--- START ---

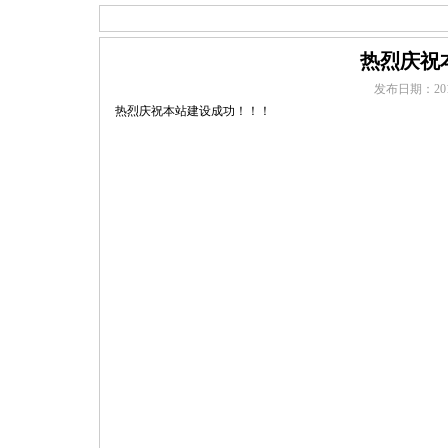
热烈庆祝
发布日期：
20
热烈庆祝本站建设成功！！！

--- END ---
--- START ---

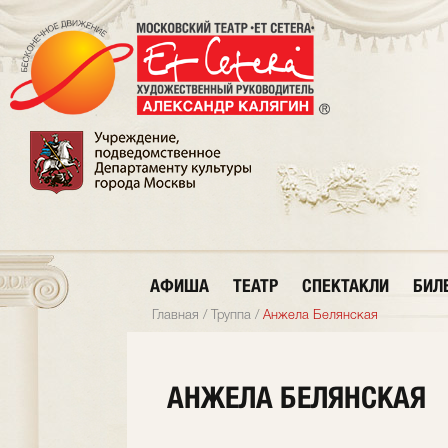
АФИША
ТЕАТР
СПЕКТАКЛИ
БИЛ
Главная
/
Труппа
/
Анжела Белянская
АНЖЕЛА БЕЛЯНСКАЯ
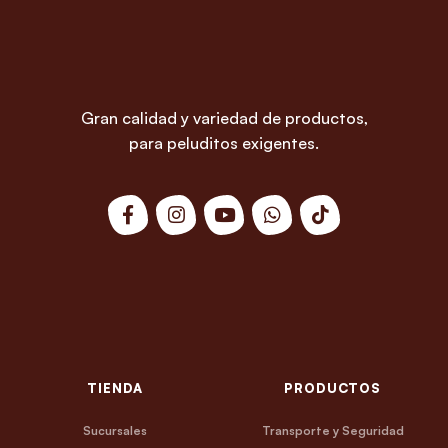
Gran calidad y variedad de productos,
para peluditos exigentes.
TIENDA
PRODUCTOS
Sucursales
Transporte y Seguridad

--- END ---

#### [Task directions]
Copy the material from the line containing "Gran calidad y" through the line containing "Transporte y Seguridad", replacing "Sucursales" with "Locales" and keeping everything else the same.

#### [Result of the task]
Gran calidad y variedad de productos,
para peluditos exigentes.
TIENDA
PRODUCTOS
Locales
Transporte y Seguridad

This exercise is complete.